With Emma Hoddinott at the Co-operative Party Conference in Leeds

Over to Leeds for my first Co-operative Party conference and I was in very good company – Jeevan Jones, Kate Brown, Denise Scott-McDonald, Kate Brown, Cheryl Barrott, Paul Gerrard, Vivian Woodell, Gareth Wright, Eileen Driver, Harry Cairney, Eddie Thorn, Scott Darraugh and many, more. It was a good way to end the conference season full of big conversations.

There was a firm commitment from shadow chancellor Rachel Reeves to doubling the size of the co-operative sector as a Labour government target. Our report stats were directly referenced to add weight to this significant commitment – not just what we’ll do, but crucially why we should do it. 

Many more thought-provoking moments alongside takeaway actions came out of the conference. So well done to Joe Fortune and Emma Hoddinott for an excellent conference.

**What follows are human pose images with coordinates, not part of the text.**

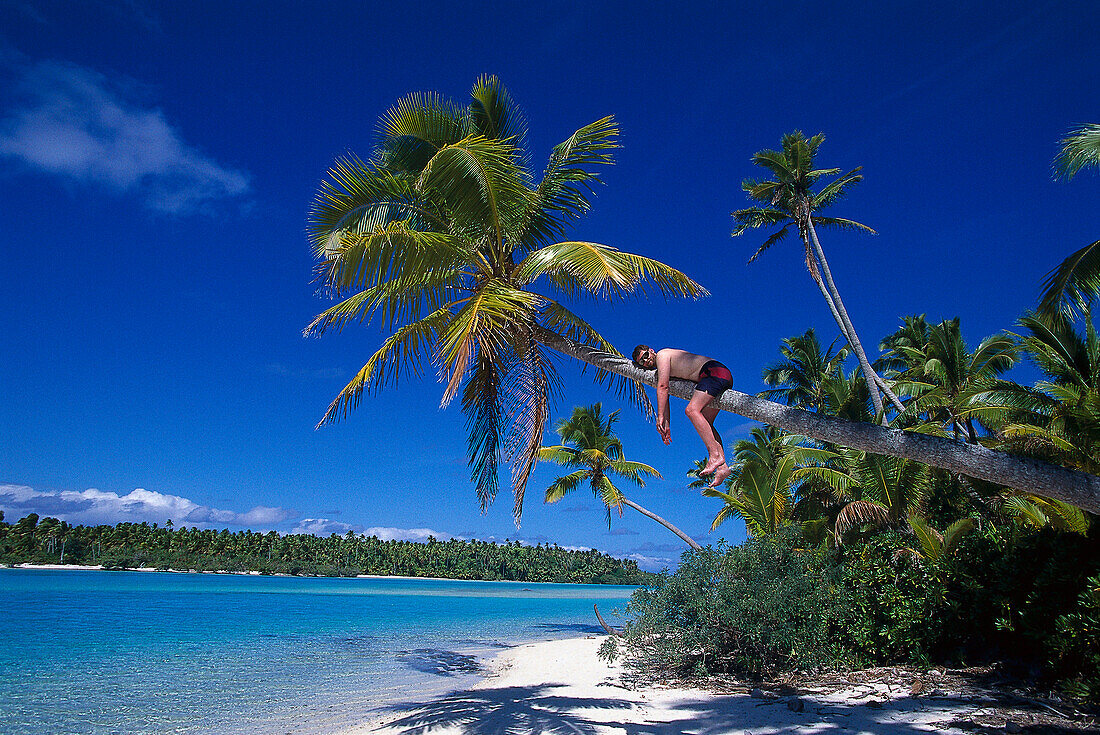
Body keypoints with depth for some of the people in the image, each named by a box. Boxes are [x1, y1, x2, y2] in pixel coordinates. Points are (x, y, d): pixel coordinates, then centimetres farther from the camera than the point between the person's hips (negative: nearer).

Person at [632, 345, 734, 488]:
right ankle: (722, 467, -5)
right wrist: (666, 425, 19)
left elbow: (663, 387, -13)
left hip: (715, 371, -10)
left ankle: (715, 454, -31)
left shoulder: (661, 355, -3)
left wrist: (660, 417, -15)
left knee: (691, 410, -23)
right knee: (706, 424, 6)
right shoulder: (660, 370, 26)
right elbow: (664, 397, 25)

Just like from our own events, it’s so important to take those learnings, those take-aways; to follow-up on conversations and turn those conversations into action and impact. As an example, what began as a preliminary conversation with green entrepreneur Dale Vince and mayor of Greater Manchester Andy Burnham, at the Labour Conference, turned into a more developed conversation at the Conservative Party Conference – enhanced by a chance meeting with Dr Amiera Sawas of Climate Outreach. And now we have a taskforce looking at mapping out the green potential for the Manchester and Liverpool city regions – and how co-operatives can be used as a vehicle for giving people ownership of renewable energy. It’s exciting stuff.

After the UK conferences, I headed to Brazil and into a world of fractious politics. The divisions and incredulous behaviour – from left to right – are perhaps too familiar on both sides of the Atlantic. Whether it is drivers, hotel receptionists or the leaders of the co-operative movement in Brazil, the disillusionment with politics is clear. But whatever the political hue, themes of resilience through co-operatives continue to chime the bells of hope. From the circular economy to devolved regional powers, we have to continue lobbying governments and opposition parties for legislation that enables co-operatives if we are going to create a fairer world.